Dataset content:
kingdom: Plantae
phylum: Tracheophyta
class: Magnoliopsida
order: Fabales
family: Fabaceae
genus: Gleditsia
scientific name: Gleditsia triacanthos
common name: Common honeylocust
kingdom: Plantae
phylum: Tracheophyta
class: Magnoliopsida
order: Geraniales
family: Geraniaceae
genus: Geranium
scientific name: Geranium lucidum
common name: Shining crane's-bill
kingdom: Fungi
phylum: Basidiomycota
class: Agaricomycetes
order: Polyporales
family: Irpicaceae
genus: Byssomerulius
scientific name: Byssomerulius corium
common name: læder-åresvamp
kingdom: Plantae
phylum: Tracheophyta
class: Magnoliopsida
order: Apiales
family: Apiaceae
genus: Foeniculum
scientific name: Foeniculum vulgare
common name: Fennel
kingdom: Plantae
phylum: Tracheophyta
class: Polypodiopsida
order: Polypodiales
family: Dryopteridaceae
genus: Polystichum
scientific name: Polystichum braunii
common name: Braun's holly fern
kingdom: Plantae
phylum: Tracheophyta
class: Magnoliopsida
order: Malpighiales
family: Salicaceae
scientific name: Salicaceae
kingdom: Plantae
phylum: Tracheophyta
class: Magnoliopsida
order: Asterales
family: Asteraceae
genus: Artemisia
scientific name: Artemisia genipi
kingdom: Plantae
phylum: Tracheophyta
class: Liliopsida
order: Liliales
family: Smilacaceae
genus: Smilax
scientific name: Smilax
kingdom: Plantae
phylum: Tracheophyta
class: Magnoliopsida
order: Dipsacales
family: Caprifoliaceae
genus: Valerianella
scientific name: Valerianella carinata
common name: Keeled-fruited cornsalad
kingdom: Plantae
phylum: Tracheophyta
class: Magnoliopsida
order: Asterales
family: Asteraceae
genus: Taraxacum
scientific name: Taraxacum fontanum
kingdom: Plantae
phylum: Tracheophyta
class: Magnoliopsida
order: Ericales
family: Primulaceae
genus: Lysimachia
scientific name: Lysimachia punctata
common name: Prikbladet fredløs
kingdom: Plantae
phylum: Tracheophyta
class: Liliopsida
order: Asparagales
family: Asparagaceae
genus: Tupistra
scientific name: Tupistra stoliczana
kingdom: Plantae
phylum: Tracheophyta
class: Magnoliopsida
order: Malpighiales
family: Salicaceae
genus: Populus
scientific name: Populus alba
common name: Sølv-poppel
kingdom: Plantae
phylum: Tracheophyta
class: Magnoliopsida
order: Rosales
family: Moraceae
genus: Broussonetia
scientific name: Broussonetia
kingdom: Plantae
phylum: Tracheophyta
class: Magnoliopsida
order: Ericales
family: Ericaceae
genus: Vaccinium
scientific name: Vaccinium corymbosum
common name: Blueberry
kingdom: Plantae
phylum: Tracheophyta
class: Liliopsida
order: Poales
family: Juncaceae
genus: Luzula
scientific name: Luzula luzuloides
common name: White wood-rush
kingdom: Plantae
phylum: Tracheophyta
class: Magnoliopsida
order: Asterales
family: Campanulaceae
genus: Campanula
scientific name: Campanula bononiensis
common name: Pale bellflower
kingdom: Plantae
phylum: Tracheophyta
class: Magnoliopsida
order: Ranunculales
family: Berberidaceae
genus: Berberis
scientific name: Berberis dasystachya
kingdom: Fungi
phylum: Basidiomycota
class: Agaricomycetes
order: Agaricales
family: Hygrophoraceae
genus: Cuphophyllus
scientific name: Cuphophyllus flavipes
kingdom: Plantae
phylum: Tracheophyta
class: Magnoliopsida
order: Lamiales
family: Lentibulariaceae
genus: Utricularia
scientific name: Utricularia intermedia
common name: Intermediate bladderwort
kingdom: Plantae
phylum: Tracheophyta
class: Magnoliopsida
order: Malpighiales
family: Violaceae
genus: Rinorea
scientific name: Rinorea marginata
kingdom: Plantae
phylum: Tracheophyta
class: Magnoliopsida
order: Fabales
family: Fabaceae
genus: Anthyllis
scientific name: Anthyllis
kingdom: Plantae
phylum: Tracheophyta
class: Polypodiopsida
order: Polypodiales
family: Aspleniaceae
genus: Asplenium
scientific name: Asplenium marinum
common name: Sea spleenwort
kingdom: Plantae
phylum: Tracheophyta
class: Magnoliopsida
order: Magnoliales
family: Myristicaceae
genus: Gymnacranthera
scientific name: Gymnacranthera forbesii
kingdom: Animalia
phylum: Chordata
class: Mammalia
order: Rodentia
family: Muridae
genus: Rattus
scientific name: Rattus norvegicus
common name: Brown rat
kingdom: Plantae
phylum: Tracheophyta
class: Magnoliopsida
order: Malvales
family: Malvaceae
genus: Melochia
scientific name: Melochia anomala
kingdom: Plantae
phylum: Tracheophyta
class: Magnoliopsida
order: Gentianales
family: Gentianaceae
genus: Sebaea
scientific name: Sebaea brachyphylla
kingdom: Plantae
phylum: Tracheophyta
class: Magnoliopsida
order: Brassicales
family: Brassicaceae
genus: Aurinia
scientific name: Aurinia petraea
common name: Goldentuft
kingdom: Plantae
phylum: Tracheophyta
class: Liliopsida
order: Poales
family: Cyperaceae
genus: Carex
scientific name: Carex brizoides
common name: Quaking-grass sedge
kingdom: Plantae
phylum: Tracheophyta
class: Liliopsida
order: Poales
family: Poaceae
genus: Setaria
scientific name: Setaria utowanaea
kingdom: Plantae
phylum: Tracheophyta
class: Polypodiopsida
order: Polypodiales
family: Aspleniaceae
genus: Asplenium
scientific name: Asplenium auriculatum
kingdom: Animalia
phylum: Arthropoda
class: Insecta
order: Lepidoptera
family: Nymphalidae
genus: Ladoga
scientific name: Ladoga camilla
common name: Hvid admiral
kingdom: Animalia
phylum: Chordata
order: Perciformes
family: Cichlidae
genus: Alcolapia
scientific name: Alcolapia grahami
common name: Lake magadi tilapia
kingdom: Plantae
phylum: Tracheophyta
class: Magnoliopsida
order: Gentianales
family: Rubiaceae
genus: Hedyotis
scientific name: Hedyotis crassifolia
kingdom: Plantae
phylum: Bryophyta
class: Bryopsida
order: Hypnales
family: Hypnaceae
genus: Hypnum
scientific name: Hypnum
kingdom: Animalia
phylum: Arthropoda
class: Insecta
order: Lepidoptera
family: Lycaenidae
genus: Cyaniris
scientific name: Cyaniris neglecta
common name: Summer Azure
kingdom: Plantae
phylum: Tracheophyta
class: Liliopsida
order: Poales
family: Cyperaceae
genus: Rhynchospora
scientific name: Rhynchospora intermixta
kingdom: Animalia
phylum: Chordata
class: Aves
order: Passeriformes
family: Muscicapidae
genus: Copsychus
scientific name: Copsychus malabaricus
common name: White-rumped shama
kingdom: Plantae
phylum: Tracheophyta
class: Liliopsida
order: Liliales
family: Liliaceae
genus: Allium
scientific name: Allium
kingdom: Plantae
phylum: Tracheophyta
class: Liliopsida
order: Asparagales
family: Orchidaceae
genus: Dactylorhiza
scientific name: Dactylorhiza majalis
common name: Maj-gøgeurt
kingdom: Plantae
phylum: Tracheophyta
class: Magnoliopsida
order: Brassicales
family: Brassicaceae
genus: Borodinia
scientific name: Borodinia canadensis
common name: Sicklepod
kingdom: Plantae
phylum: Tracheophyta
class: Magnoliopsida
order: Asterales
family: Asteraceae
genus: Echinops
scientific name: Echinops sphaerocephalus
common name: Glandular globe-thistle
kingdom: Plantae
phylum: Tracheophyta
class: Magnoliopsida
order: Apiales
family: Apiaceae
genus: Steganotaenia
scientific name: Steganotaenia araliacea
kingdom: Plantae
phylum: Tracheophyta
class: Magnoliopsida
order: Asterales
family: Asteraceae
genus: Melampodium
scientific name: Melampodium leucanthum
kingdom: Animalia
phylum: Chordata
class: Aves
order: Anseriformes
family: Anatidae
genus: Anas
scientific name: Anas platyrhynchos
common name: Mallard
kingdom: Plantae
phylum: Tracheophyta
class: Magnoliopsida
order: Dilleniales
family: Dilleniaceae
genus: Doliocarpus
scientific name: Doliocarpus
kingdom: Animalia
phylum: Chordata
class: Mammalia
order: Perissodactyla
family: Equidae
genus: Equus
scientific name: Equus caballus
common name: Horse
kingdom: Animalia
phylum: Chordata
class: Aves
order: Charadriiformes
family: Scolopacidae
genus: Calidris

Given request: Rewrite the stretch of the material from the line containing "class: Bryopsida" through the line containing "genus: Copsychus", putting "Latin name" wherever "scientific name" appears. Give back only those lines and leave everything else in them unchanged.

Task solution:
class: Bryopsida
order: Hypnales
family: Hypnaceae
genus: Hypnum
Latin name: Hypnum
kingdom: Animalia
phylum: Arthropoda
class: Insecta
order: Lepidoptera
family: Lycaenidae
genus: Cyaniris
Latin name: Cyaniris neglecta
common name: Summer Azure
kingdom: Plantae
phylum: Tracheophyta
class: Liliopsida
order: Poales
family: Cyperaceae
genus: Rhynchospora
Latin name: Rhynchospora intermixta
kingdom: Animalia
phylum: Chordata
class: Aves
order: Passeriformes
family: Muscicapidae
genus: Copsychus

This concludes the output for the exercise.